Phil [G.Skill] schrieb:


> Hi Santury,
> 
> könnte schon sein, dass deine CPU, bzw der IMC hier limitiert.
> Hast du mal probiert die Timings manuell etwas zu lockern nur um zusehen, ob du mit DDR3-2400 booten kannst?
> ...


 Hallo CyVer,

hab alles ausprobiert und über 2300 MHz will es einfach nicht Booten. IMC ist im Asus UEFI noch mal was genau und hilft hier eine Spannungsererhöhung? Es gibt unglaublich viele Optionen im UEFI vom Asus Rampage IV Extreme.
Die 2400 MHz sind eine Hausnummer, ja, aber mit dem Board und den Tridents für 2400 MHz darf das doch kein Problem sein!?

Kurios wird es nun, da ich entdeckt habe, das mir Windos nur 12 GB Arbeitspeicher anzeigt, CPU-Z aber Quad und 16 GB. Im BIOS stehen auch nur 12 GB...ich verstehe das nicht, das Board kann 64 GB und Windows Home Premium 64 bit kann 16 GB...!?!?

Lösungsvorschläge? Tipps?

Gruß
Santury


----------



## Santury (22. Januar 2013)

Habe aus dem G.Skill Forum auch diese Prozedur durchgeführt...kein Erfolg:

			 		  		 		 			 			For  3rd generation Intel core processors (Ivy Bridge) paired with Z77/Z75 Chipset.

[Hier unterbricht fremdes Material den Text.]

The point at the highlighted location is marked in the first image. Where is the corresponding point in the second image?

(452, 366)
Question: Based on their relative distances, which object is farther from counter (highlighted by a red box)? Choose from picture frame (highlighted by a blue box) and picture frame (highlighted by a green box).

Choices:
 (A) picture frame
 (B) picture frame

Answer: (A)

Follow the steps below to test for whether the CPU is capable of overclocking memory module to 2400MHz:

1.	Turn off main power supply and clear CMOS settings with jumper, or  enter BIOS and “Load Optimal Default” (refer to motherboard manual).

2.	Restart the computer and enter BIOS. With the CPU at stock speed, enable XMP Profile 1. Save settings and restart computer.
If unable to POST, screen is blank, BIOS Debug LED shows error code, or  unable to complete booting process, please continue to step 3.

3.	Enter BIOS and change the values of the following settings: CPU  Voltage: 1.3V, VTT Voltage: 1.15V, VCCSA Voltage: 1.10V, DRAM Voltage:  1.75V. Save settings and restart computer.
If unable to POST, screen is blank, BIOS Debug LED shows error code, or  unable to complete booting process, please continue to step 4.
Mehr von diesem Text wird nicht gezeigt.